Canadian Contractor

Robert Koci   

Do you have a plan for your contracting firm’s future?



Well, if you don’t have a vision for your future, how can you expect anyone to back you?

Recently, I had the opportunity to interview most of the staff of a mid-sized renovation company. They loved their jobs, were fiercely loyal to the owner and were hoping to grow with the company for their entire careers. They were a staff any of you would kill for.

They had reason to be that good. Fiercely loyal himself, the owner was apt to teach and loved nothing more than to see the staff prosper personally and professionally. He was a great boss.
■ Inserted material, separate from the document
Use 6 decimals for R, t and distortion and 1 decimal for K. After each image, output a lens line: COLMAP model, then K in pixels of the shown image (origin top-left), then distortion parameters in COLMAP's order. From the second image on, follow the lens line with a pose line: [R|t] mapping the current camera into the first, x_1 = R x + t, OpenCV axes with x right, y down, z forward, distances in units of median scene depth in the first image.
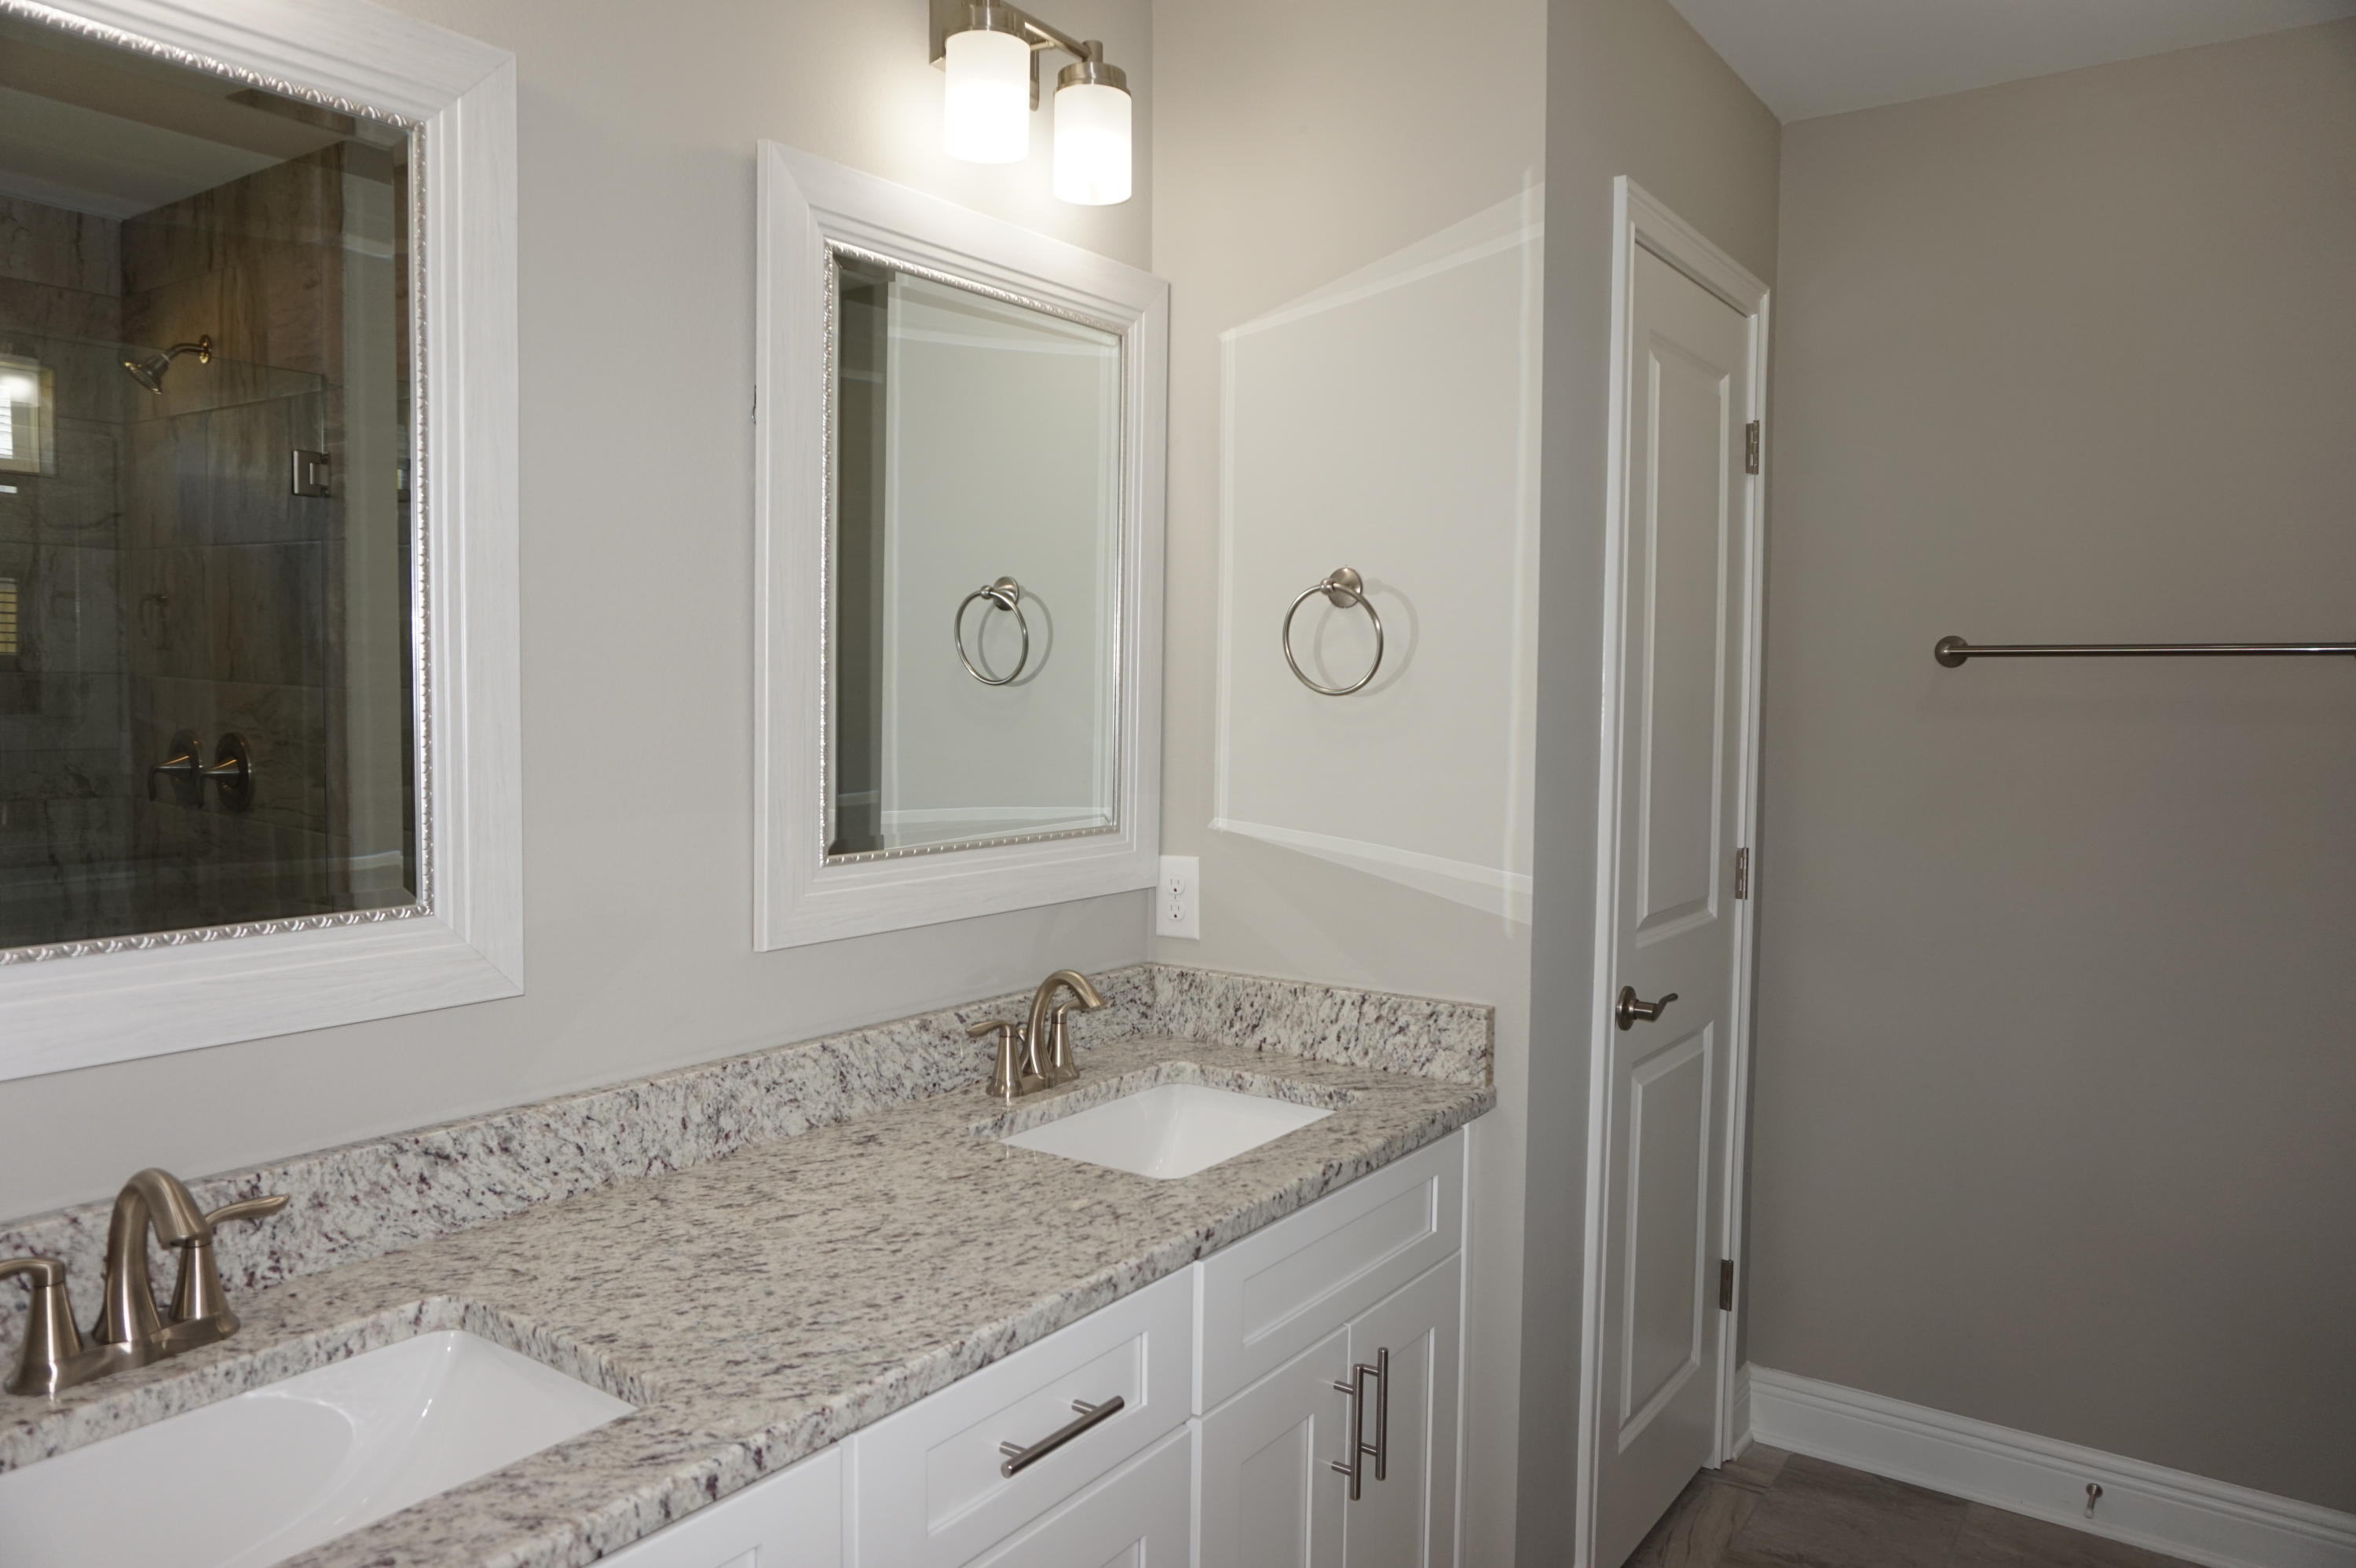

But I was worried. The owner had no vision for the company. Why? “If I ever planned to be somewhere in the future it was guaranteed to never happen,” he says, “and where I am today, which is a pretty good place, I never planned. What good would a vision do me?”

We all know too well the capricious truth he expressed.
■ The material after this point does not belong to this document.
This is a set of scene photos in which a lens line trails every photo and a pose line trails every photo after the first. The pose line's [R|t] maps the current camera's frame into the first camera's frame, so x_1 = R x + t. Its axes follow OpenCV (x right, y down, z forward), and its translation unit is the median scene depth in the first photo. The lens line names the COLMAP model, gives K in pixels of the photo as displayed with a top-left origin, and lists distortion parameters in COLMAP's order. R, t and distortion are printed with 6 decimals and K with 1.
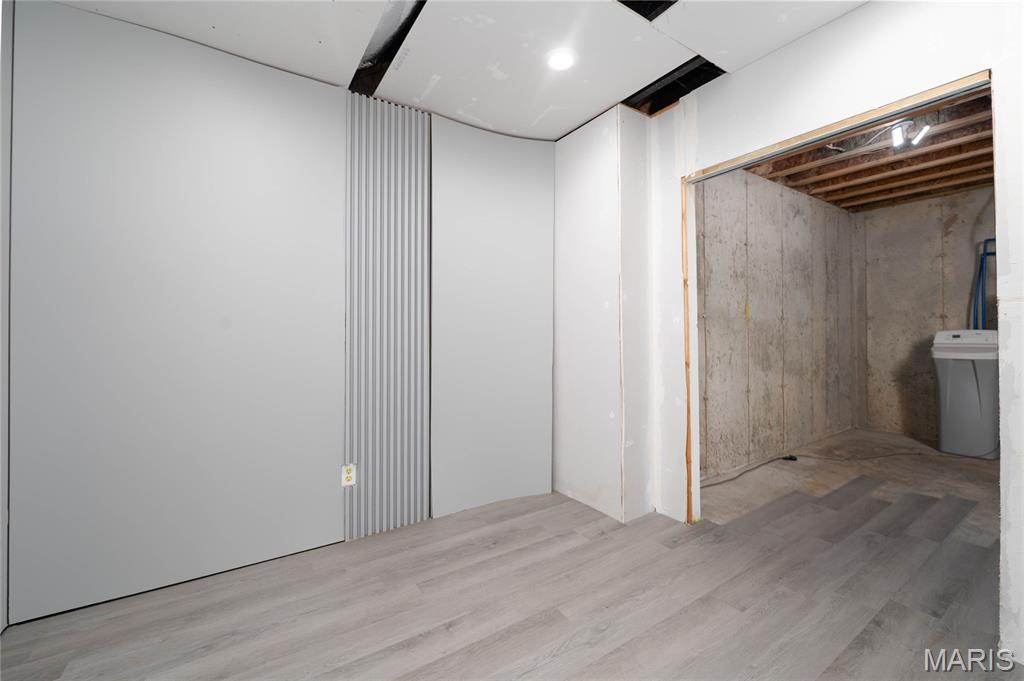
lens RADIAL K [[419.1, 0, 513.2], [0, 419.1, 332.4], [0, 0, 1]] dist [-0.001753, -0.000143]
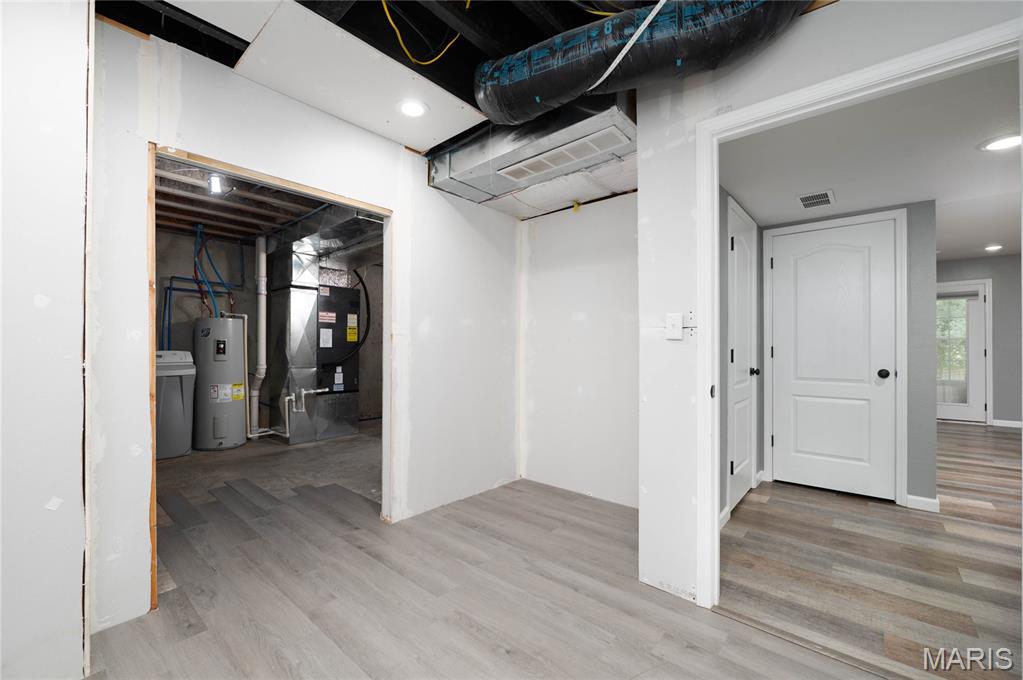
lens RADIAL K [[418.6, 0, 512.2], [0, 418.6, 346.6], [0, 0, 1]] dist [-0.001753, -0.000143]
pose [[-0.267534, 0.010579, 0.963490, -0.536255], [0.006777, 0.999936, -0.009097, 0.000390], [-0.963525, 0.004096, -0.267588, 0.664536]]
In grade one, I decided I was going to play professional football. But I stopped growing in my teens at 5’-7” and 150 lbs. So I then imagined myself a novelist. A couple of years later, I was peeling 100-foot power cords out of six inches of cold March mud making $7 per hour as a framer. In midlife, I saw myself running a multi-million dollar renovation company, and here I am, publisher of a magazine. Things don’t work out as you envisage a lot of the time.
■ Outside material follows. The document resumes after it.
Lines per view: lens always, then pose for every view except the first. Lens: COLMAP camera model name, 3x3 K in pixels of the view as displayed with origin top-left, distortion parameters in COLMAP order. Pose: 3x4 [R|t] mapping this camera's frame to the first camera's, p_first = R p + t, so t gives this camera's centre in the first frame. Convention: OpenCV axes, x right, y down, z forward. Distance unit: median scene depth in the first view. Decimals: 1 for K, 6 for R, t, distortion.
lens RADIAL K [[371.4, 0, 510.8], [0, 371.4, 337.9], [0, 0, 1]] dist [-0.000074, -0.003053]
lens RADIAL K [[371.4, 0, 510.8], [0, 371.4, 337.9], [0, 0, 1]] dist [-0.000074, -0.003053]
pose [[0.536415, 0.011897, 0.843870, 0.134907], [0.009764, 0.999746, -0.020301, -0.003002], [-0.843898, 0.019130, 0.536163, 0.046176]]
I asked those employees where they saw themselves in five or ten years. Almost all of them expected to be better off, with more money, a better position and having to do less physical work. They had dreams of their own. “Do you think you can fulfill those dreams at this company?” I asked. They shrugged their shoulders. They had no idea. They could invest their present in the company, but they had no way of investing their future there because the owner hadn’t even considered what that future might be.

It doesn’t have to be this way. Today, when it matters most, employees need to know where your company is going. Because when you tell your people about your vision for your company, it’s not boasting and it’s not wishful thinking. It’s so your staff can make the decision to invest their careers – or much of them – in you. You owe them – and yourself – that much.